## Bitte bearbeiten
**a.** Bei welcher Behörde und in welcher Stadt meldete sich Dschihad H. laut dem Artikel über den zweiten mutmaßlichen Kofferbomber?
**b.** Schreiben Sie aus dem Artikel über den zweiten mutmaßlichen Kofferbomber den Abschnitt von "Journalisten wollten gestern" bis einschließlich "also ohnehin wertlos." wortgetreu ab.

Er stellte sich der Polizei

In der libanesischen Hafenstadt Tripoli wurde der zweite mutmaßliche Kofferbomber Dschihad H. festgenommen

AUS KARLSRUHE CHRISTIAN RATH

Der zweite mutmaßliche Kofferbomber, bereits seit Tagen mit Fahndungsfoto gesucht, hat sich der Polizei im Libanon gestellt. In den frühen Morgenstunden meldete sich Dschihad H. bei der Kriminalpolizei in der libanesischen Hafenstadt Tripoli. Inzwischen sei der 20-Jährige in die Hauptstadt Beirut gebracht worden, erklärte Rainer Griesbaum, der die Terrorismus-Ermittlungen der Generalbundesanwaltschaft leitet.

Wohl habe der starke „Fahndungsdruck“ H. bewogen, sich zu stellen, mutmaßte Griesbaum. Die Auslieferung H.s an Deutschland könne „Tage, Wochen oder Monate“ dauern. Genaueres könne derzeit nicht gesagt werden, weil Deutschland mit dem Libanon keinen Auslieferungsvertrag geschlossen hat, erläuterte Griesbaum. Formal ist der Libanon also überhaupt nicht zur Auslieferung seines Staatsbürgers gezwungen. „Es wird jetzt diplomatische Verhandlungen geben“, kündigte der Bundesanwalt an. „Manchmal geht es ohne Vertrag sogar schneller.“ Zügig könnte die Auslieferung erfolgen, wenn sich Dschihad H. mit seiner Überstellung an Deutschland einverstanden erklärt.

Der Libanese soll so schnell wie möglich vernommen werden. Noch gestern Abend wollten ein Mitarbeiter Griesbaums und mehrere Ermittler des Bundeskriminalamtes (BKA) nach Beirut fliegen. Im Gepäck haben sie ein Rechtshilfeersuchen, das ihnen das Gespräch mit H. ermöglichen soll.

Journalisten wollten gestern wissen, ob bei der Befragungen deutsche oder libanesische Methoden angewandt werden. Sie nahmen darauf Bezug, dass im Vorjahr der BKA-Beamte Ralph Trede seine Kollegen beschuldigte, sie hätten zwei Beschuldigte vom libanesischen Geheimdienst foltern lassen und seien so erstaunlich schnell an brauchbare Aussagen gekommen. Griesbaum sagte dazu nur, man werde versuchen, den libanesischen Kollegen die Vorgaben der deutschen Strafprozessordnung „nahezubringen“. Aussagen, die unter Folter gemacht wurden, dürfen in deutschen Strafprozessen nicht verwendet werden, wären also ohnehin wertlos.

Der Ermittlungsrichter am Bundesgerichtshof hatte schon am Mittwoch Haftbefehl gegen Dschihad H. erlassen. Zuvor war die Kölner Wohnung durchsucht worden, die H. bis Ende Juli bewohnt und dann offensichtlich überstürzt verlassen hatte. In der Wohnung fanden die Ermittler, so Griesbaum gestern, „DNA-fähiges Material“ wie etwa Haare, das sie mit DNA-Spuren im Bombenkoffer abgleichen können. Aufgefunden wurden auch die Quittungen zum Kauf und Befüllen von zwei Gasflaschen sowie Kabelteile und schwarzes Klebeband.

## Bereitgestelltes Material

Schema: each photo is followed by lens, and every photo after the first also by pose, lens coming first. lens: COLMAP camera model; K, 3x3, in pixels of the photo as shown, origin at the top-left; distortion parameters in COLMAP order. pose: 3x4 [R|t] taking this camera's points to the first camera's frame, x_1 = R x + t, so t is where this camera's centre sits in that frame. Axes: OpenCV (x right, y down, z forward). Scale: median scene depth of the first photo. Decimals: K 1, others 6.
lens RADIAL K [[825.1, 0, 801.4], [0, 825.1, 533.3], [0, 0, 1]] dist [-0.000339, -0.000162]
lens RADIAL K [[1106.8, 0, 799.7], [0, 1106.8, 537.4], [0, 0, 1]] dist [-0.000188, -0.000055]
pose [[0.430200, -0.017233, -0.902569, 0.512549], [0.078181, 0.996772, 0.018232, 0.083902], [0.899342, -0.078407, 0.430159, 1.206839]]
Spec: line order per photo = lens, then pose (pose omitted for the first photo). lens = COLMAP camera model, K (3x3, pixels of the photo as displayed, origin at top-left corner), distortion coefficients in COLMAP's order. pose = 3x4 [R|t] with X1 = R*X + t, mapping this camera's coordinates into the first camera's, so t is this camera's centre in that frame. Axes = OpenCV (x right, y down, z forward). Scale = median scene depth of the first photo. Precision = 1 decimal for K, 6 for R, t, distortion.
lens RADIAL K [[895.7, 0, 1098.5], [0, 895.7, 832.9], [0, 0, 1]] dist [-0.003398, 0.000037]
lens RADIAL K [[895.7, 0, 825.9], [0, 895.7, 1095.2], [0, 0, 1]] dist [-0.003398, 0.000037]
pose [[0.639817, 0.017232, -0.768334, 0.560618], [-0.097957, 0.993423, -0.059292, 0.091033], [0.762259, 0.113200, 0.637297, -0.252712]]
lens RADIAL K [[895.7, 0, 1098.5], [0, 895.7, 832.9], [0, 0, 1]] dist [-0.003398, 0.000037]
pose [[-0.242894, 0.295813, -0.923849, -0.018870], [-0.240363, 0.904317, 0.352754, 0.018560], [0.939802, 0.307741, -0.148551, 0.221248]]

## Antworten in Reihenfolge
**a.** Bei der Kriminalpolizei in der libanesischen Hafenstadt Tripoli.

**b.**
Journalisten wollten gestern wissen, ob bei der Befragungen deutsche oder libanesische Methoden angewandt werden. Sie nahmen darauf Bezug, dass im Vorjahr der BKA-Beamte Ralph Trede seine Kollegen beschuldigte, sie hätten zwei Beschuldigte vom libanesischen Geheimdienst foltern lassen und seien so erstaunlich schnell an brauchbare Aussagen gekommen. Griesbaum sagte dazu nur, man werde versuchen, den libanesischen Kollegen die Vorgaben der deutschen Strafprozessordnung „nahezubringen“. Aussagen, die unter Folter gemacht wurden, dürfen in deutschen Strafprozessen nicht verwendet werden, wären also ohnehin wertlos.